The head of the global Anglican church, Archbishop of Canterbury Justin Welby, has declared Muslim-majority Sudan as the 39th province of the church.
Muslim-majority Sudan declared 39th province of global Anglican church
The 61-year-old spiritual leader of the Church of England (C of E), said he believed that the declaration will mark “a new beginning” for Christians in this predominantly Muslim country.
Welby was on an official visit to Sudan over the weekend where he met with the faithful exhorting them to make sure the province worked.
He also inaugurated the new leader and first Anglican Archbishop for the country in the person of Ezekiel Kondo Kumir Kuku. “We welcome him with glee,” Welby said during the ceremony at the All Saints’ Cathedral in Khartoum.
Congratulations to my dear brother His Grace Archbishop Ezekiel Kondo, the first Archbishop and Primate of the new province of Sudan! pic.twitter.com/4dmS0ly6nc— Justin Welby ن (@JustinWelby) July 30, 2017
“Christians in Sudan have a responsibility to make this province work and to make it loved by their brothers from abroad who must support it and pray for it,” he added.
Since mostly Christian, South Sudan, became independent in 2011, the Anglican Church in Sudan has been administered from Juba.

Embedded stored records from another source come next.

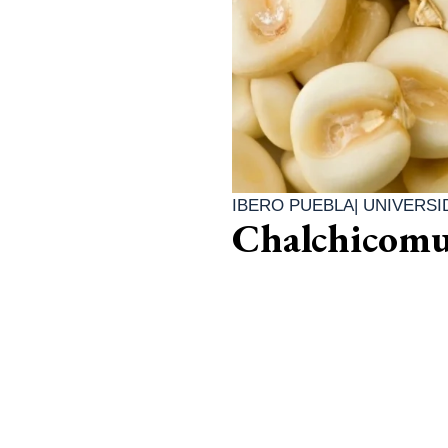
IBERO PUEBLA
|
UNIVERSI
Chalchicomul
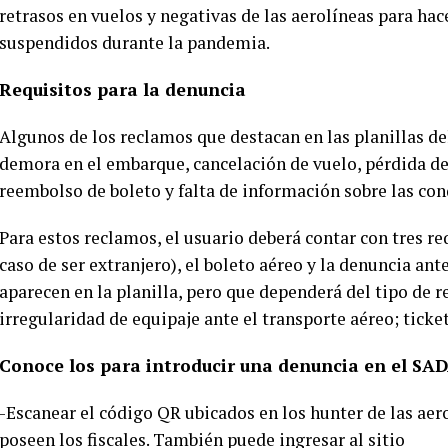
retrasos en vuelos y negativas de las aerolíneas para ha
suspendidos durante la pandemia.
Requisitos para la denuncia
Algunos de los reclamos que destacan en las planillas d
demora en el embarque, cancelación de vuelo, pérdida de 
reembolso de boleto y falta de información sobre las con
Para estos reclamos, el usuario deberá contar con tres re
caso de ser extranjero), el boleto aéreo y la denuncia ant
aparecen en la planilla, pero que dependerá del tipo de 
irregularidad de equipaje ante el transporte aéreo; ticket
Conoce los para introducir una denuncia en el SAD
-Escanear el código QR ubicados en los hunter de las aer
poseen los fiscales. También puede ingresar al sitio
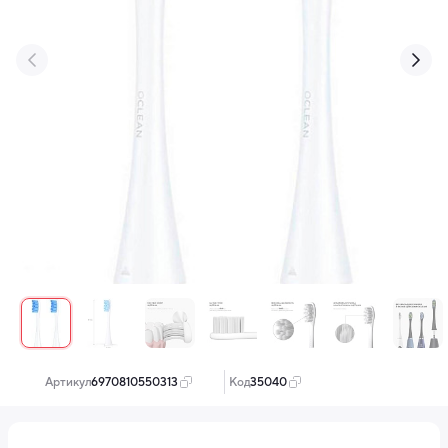
‹
›
Артикул:
6970810550313
Код:
35040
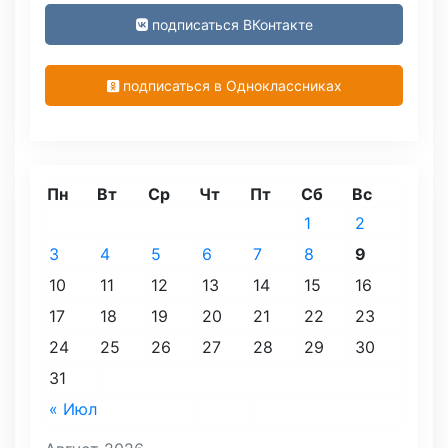
подписаться ВКонтакте
подписаться в Одноклассниках
Пн
Вт
Ср
Чт
Пт
Сб
Вс
1
2
3
4
5
6
7
8
9
10
11
12
13
14
15
16
17
18
19
20
21
22
23
24
25
26
27
28
29
30
31
« Июл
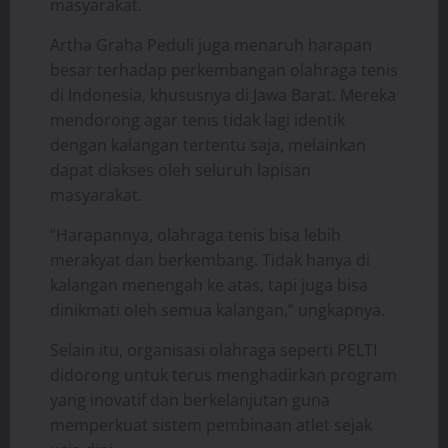
masyarakat.
Artha Graha Peduli juga menaruh harapan
besar terhadap perkembangan olahraga tenis
di Indonesia, khususnya di Jawa Barat. Mereka
mendorong agar tenis tidak lagi identik
dengan kalangan tertentu saja, melainkan
dapat diakses oleh seluruh lapisan
masyarakat.
“Harapannya, olahraga tenis bisa lebih
merakyat dan berkembang. Tidak hanya di
kalangan menengah ke atas, tapi juga bisa
dinikmati oleh semua kalangan,” ungkapnya.
Selain itu, organisasi olahraga seperti PELTI
didorong untuk terus menghadirkan program
yang inovatif dan berkelanjutan guna
memperkuat sistem pembinaan atlet sejak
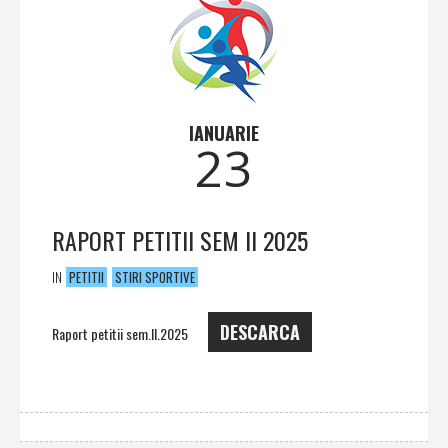
IANUARIE
23
RAPORT PETITII SEM II 2025
IN
PETITII
STIRI SPORTIVE
DESCARCA
Raport petitii sem.II.2025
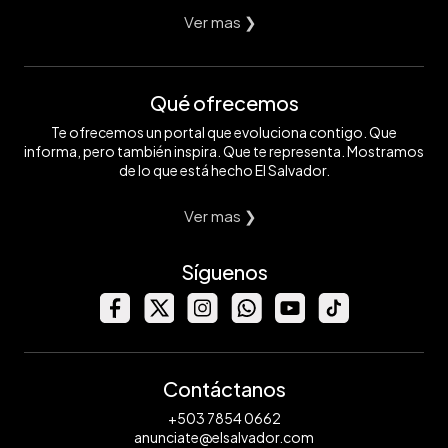
Ver mas ❯
Qué ofrecemos
Te ofrecemos un portal que evoluciona contigo. Que
informa, pero también inspira. Que te representa. Mostramos
de lo que está hecho El Salvador.
Ver mas ❯
Síguenos
Contáctanos
+503 7854 0662
anunciate@elsalvador.com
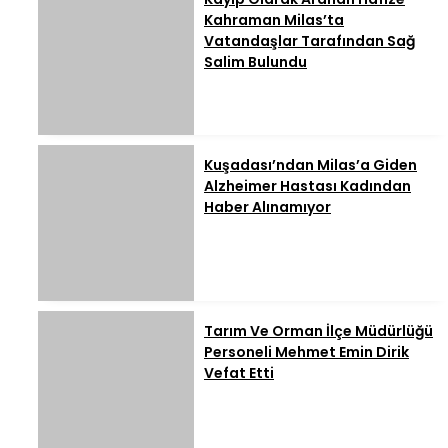
Kahraman Milas’ta
Vatandaşlar Tarafından Sağ
Salim Bulundu
Kuşadası’ndan Milas’a Giden
Alzheimer Hastası Kadından
Haber Alınamıyor
Tarım Ve Orman İlçe Müdürlüğü
Personeli Mehmet Emin Dirik
Vefat Etti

Sudan’s Christian-minority, concentrated mainly in the south of the country, in the region of the Nuba Mountains in South Kordofan, have been long seen as persecuted with some priests having been arrested and charged among others with undermining the state and espionage.
After the secession of the South in 2011, human rights organizations and Christian groups accused the Sudanese authorities of persecuting Christians and even destroying churches in the capital.
The Anglican faith unites an estimated 85 million faithful across the world. Anglicanism was born out of a split with the Catholic Church in the sixteenth century after the then Pope’s refusal to grant King Henry VIII of England the annulment of his marriage.
Structured like the Catholic Church, the Anglican Church is often seen as halfway between Catholicism and Calvinist Protestantism.